-- Your assignment --
When a picture appears among the records, leave it out, and copy all else exactly.
• • • •
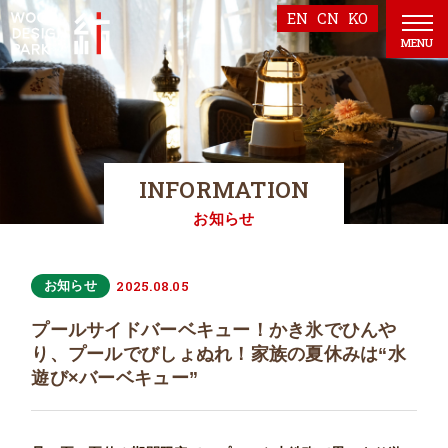
EN
CN
KO
MENU
INFORMATION
お知らせ
2025.08.05
お知らせ
プールサイドバーベキュー！かき氷でひんや
り、プールでびしょぬれ！家族の夏休みは“水
遊び×バーベキュー”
• • • •
-- Solution for this exercise --
EN
CN
KO
MENU
INFORMATION
お知らせ
2025.08.05
お知らせ
プールサイドバーベキュー！かき氷でひんや
り、プールでびしょぬれ！家族の夏休みは“水
遊び×バーベキュー”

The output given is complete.